WHAT THIS TASK INVOLVES:
Set out the records again, keeping every word as it is.

══════════════════════════════

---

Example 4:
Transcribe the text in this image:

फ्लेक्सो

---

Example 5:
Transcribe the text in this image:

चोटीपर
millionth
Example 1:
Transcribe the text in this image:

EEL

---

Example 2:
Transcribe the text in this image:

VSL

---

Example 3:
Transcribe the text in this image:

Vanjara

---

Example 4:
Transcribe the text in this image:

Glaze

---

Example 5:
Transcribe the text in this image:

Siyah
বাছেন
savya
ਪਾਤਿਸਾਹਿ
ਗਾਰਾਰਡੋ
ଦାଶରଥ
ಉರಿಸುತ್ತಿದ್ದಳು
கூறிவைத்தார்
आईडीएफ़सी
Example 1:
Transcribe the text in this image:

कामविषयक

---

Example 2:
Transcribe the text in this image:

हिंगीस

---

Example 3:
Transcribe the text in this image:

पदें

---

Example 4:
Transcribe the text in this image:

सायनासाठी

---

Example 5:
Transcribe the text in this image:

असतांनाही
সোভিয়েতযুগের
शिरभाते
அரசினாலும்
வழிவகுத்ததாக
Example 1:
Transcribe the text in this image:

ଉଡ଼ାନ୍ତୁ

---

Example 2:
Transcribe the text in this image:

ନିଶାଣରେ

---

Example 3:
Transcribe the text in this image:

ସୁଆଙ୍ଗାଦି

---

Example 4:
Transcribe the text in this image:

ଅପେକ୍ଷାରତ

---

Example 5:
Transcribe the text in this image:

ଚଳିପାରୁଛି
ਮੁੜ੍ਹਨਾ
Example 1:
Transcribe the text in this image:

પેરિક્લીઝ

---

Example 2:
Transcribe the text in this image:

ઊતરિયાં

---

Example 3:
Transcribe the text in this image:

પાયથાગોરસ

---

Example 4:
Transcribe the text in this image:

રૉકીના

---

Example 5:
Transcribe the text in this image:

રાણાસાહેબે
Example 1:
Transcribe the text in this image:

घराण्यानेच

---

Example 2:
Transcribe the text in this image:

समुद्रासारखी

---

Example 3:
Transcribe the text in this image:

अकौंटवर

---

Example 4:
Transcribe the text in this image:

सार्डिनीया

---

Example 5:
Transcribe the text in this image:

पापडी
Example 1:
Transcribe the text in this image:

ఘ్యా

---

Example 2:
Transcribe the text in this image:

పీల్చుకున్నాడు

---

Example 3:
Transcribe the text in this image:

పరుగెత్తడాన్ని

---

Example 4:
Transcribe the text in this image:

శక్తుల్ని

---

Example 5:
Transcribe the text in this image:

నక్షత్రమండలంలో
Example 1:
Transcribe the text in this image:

══════════════════════════════

ANSWER AREA:
---

Example 4:
Transcribe the text in this image:

फ्लेक्सो

---

Example 5:
Transcribe the text in this image:

चोटीपर
millionth
Example 1:
Transcribe the text in this image:

EEL

---

Example 2:
Transcribe the text in this image:

VSL

---

Example 3:
Transcribe the text in this image:

Vanjara

---

Example 4:
Transcribe the text in this image:

Glaze

---

Example 5:
Transcribe the text in this image:

Siyah
বাছেন
savya
ਪਾਤਿਸਾਹਿ
ਗਾਰਾਰਡੋ
ଦାଶରଥ
ಉರಿಸುತ್ತಿದ್ದಳು
கூறிவைத்தார்
आईडीएफ़सी
Example 1:
Transcribe the text in this image:

कामविषयक

---

Example 2:
Transcribe the text in this image:

हिंगीस

---

Example 3:
Transcribe the text in this image:

पदें

---

Example 4:
Transcribe the text in this image:

सायनासाठी

---

Example 5:
Transcribe the text in this image:

असतांनाही
সোভিয়েতযুগের
शिरभाते
அரசினாலும்
வழிவகுத்ததாக
Example 1:
Transcribe the text in this image:

ଉଡ଼ାନ୍ତୁ

---

Example 2:
Transcribe the text in this image:

ନିଶାଣରେ

---

Example 3:
Transcribe the text in this image:

ସୁଆଙ୍ଗାଦି

---

Example 4:
Transcribe the text in this image:

ଅପେକ୍ଷାରତ

---

Example 5:
Transcribe the text in this image:

ଚଳିପାରୁଛି
ਮੁੜ੍ਹਨਾ
Example 1:
Transcribe the text in this image:

પેરિક્લીઝ

---

Example 2:
Transcribe the text in this image:

ઊતરિયાં

---

Example 3:
Transcribe the text in this image:

પાયથાગોરસ

---

Example 4:
Transcribe the text in this image:

રૉકીના

---

Example 5:
Transcribe the text in this image:

રાણાસાહેબે
Example 1:
Transcribe the text in this image:

घराण्यानेच

---

Example 2:
Transcribe the text in this image:

समुद्रासारखी

---

Example 3:
Transcribe the text in this image:

अकौंटवर

---

Example 4:
Transcribe the text in this image:

सार्डिनीया

---

Example 5:
Transcribe the text in this image:

पापडी
Example 1:
Transcribe the text in this image:

ఘ్యా

---

Example 2:
Transcribe the text in this image:

పీల్చుకున్నాడు

---

Example 3:
Transcribe the text in this image:

పరుగెత్తడాన్ని

---

Example 4:
Transcribe the text in this image:

శక్తుల్ని

---

Example 5:
Transcribe the text in this image:

నక్షత్రమండలంలో
Example 1:
Transcribe the text in this image:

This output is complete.